More on Viacom’s data-heist

Rory Cellan-Jones has an uneasy feeling.

The YouTube case seems to show that, despite those promises, we have no real control over our data once it is lodged on a corporate server. Every detail of my viewing activities over the years – the times I’ve watched videos in the office, the clips of colleagues making idiots of themselves, the unauthorised clip of goals from a Premier League game – is contained in those YouTube logs.

All to be handed over to Viacom’s lawyers on a few “over-the-shelf four-terabyte hard drives”, according to the New York judge who made the ruling. I may protest that I am a British citizen and that the judge has no business giving some foreign company a window on my world. No use – my data is in California, and it belongs to Google, not me.

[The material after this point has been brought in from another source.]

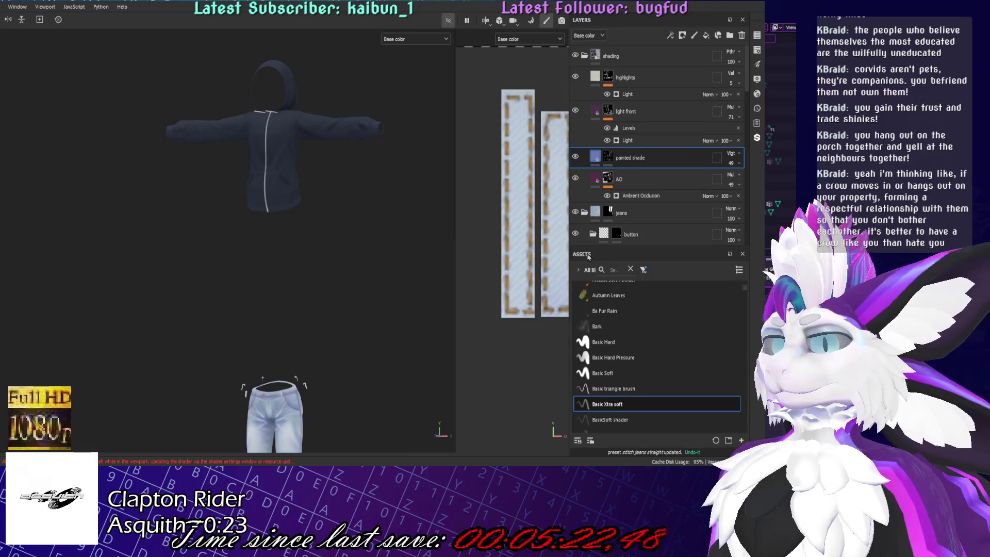
pyautogui.press('f')
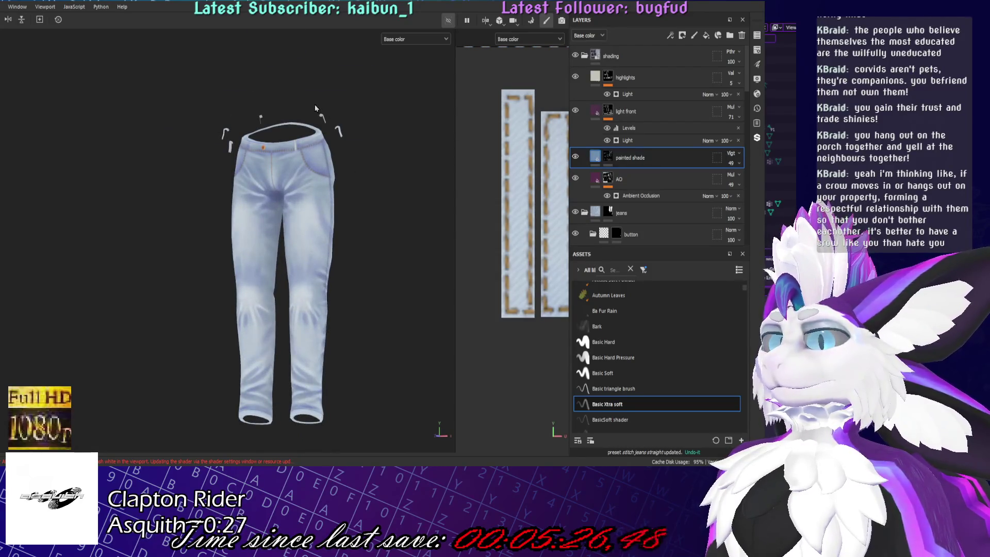
pyautogui.keyDown('alt'); pyautogui.moveTo(240, 117); pyautogui.dragTo(418, 118); pyautogui.keyUp('alt')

The other troubling aspect about this case was that it was only the blogs that seemed to understand the significance of the ruling when it emerged on Wednesday night. Much of the mainstream media ignored it at first, seeming to regard it as a victory for Google, because the judge said the search firm didn’t have to reveal its source code.

“I’ve never worried too much about the threat to my privacy”, Rory continues.

I’m relaxed about appearing on CCTV, happy enough for my data to be used for marketing purposes, as long as I’ve ticked a box, and have never really cared that Google knows about every search I’ve done for the last 18 months. But suddenly I’m feeling a little less confident. How about you?